作業課題 A:
ステロイドに関する文章のうち、「傷薬と言えば、オロナイン軟膏しか知らなかったわたし。」を含む箇所から始めて「ほどに回復したとの連絡あり。」の後までを書き写し、その際「インド」を「ネパール」に差し替えてください。
作業課題 B:
ステロイドに関する文章を、最後に示された文の後から書き継いでください。

傷薬と言えば、オロナイン軟膏しか知らなかったわたし。

 

当時、わたしもインドへ行きたかった。でも、まさかステロイド入りのチューブが必携品とは知りませんでした。なので、ぜひともその貴重な薬を分けてほしかったのですが、極秘の薬とばかりに、そっとかばんの中にしまう彼を見たら、なにも言えなかった。

 

処方箋がないと買えない薬・・・。

 

そのあと、日本人の同僚がアメリカに引っ越し、結婚、出産、子育てをしていました。あるとき、彼女が、息子が腕にやけどをした。知り合いから薬局でステロイド入りの薬を売っているので、それを塗ったらよいとアドバイスを受けました。その通りにしたら、傷跡がまったくわからないほどに回復したとの連絡あり。

 

わたしは、日本に帰国していて、薬局でステロイド入りの軟膏を探しましたがなかった。

 

その後、カナダに引っ越し。しばらくして、わたしも、腕にやけどをしてしまい薬局へ。

売っていました。ステロイド入りの塗り薬としては有名な製薬会社で、ビタミンE入り、ビタミンC入りなどが10種類近くも。ただし、ステロイドだけの薬は売っていませんでした。

 

効果は強い、でも、副作用も強い。使い方を守らないと、危険だから。

 

治療に使うステロイドについては、使用者は、その薬がからだの中でどんなことを引き起こしているのか、きちんと理解している必要があるんだと、そのとき、思いました。

 

 

▼ 副じんの位置

ステロイドは、副じんで作られます。ふたつあり、背骨の両脇、あばら骨の一番下裏側からにぎりこぶし1個分の高さにあります。

握りこぶし自体は副じんではなく腎臓です。

 

◎ 図: ソラマメ型の白は腎臓。上部の薄紫が副じん。ソラマメ型のわきから根っこのように出ているのは尿管。

腎臓は、全身から流れてきた血液をろ過し、廃棄物が混ざった水分は尿として排出する働きがあります。

 

 

この図を見て、わたしは、副じんは腎臓の一部で、腎臓の下請けの仕事をしているのだと思っていました。実際は、ふたつの臓器は、肺と心臓のようにまったく別の機能を担当しています。

 

図: 副じんと腎臓を縦に輪切りにした図。

腎臓をキャプテンクックとすれば、副じんは帽子。隣接しているけど、別物。

(保存済みデータ項目)
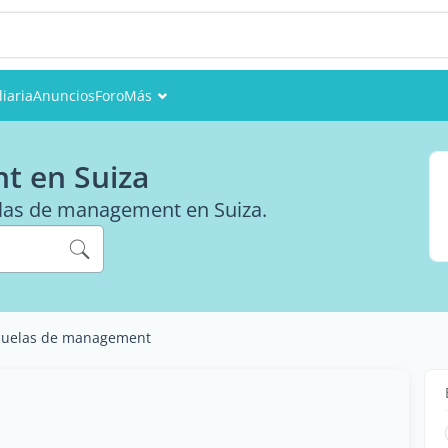
iaria
Anuncios
Foro
Más
Eventos
t en Suiza
Miembros
uelas de management en Suiza.
Fotos
cuelas de management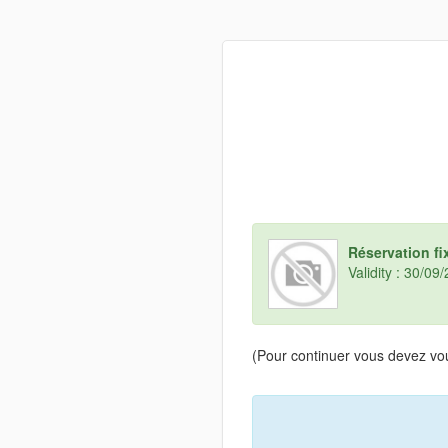
Réservation fi
Validity : 30/0
(Pour continuer vous devez vou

想定解答 A:
傷薬と言えば、オロナイン軟膏しか知らなかったわたし。

 

当時、わたしもネパールへ行きたかった。でも、まさかステロイド入りのチューブが必携品とは知りませんでした。なので、ぜひともその貴重な薬を分けてほしかったのですが、極秘の薬とばかりに、そっとかばんの中にしまう彼を見たら、なにも言えなかった。

 

処方箋がないと買えない薬・・・。

 

そのあと、日本人の同僚がアメリカに引っ越し、結婚、出産、子育てをしていました。あるとき、彼女が、息子が腕にやけどをした。知り合いから薬局でステロイド入りの薬を売っているので、それを塗ったらよいとアドバイスを受けました。その通りにしたら、傷跡がまったくわからないほどに回復したとの連絡あり。

想定解答 B:
▼ 副じんの働き

副じんは、ステロイドとアドレナリンというホルモンを生産します。

ステロイドは、炎症を抑える働きが有名です。ほかにも、コレステロール、胆汁、ビタミンDといった重要な成分を作る材料にもなり、ステロイドが不足すると、命に係わるほどに重要です。

 

アドレナリンは、集中力を高め、心拍数を上げます。アドレナリンが放出されないと、一気に進めなければならない仕事を効率的にこなすことができなくなったり、闘争心が必要なスポーツでは良い成績をあげられない。

 

◎ 下図: 副腎の縦割り図

副じんの55%の部位でステロイドが産生され、15%でアドレナリンが産生される。

 

 

どんぐりサイズの小さな副じん。学校の理科の授業では習いませんでしたが、両方の副じんを失ってしまうと、命を落とすことになりかねません。

 

▼ 体内の臓器は、決められた場所にある

体内の臓器は、進化の過程でどれがどこに位置するのかが決定されています。副じんの位置は次の通り。

 

1)大静脈の脇: ステロイドとアドレナリンを素早く全身に届ける

副じんで生産されるステロイドは、痛み止めの働きがあります。例えば、頭痛や神経痛の時、ステロイドが素早く送られないと、イライラして人間関係を壊したり、日々の作業に支障を引き起こします。

 

バスに乗り遅れたくない状況があっても、アドレナリンが放出されなければ、瞬発力が出ず間に合わない。

 

ふたつを必要としているのは、全身に指令を出す脳です。そこへ高速で届けるには、副じんの中で生産された後、すぐさま大静脈に放出する必要があります。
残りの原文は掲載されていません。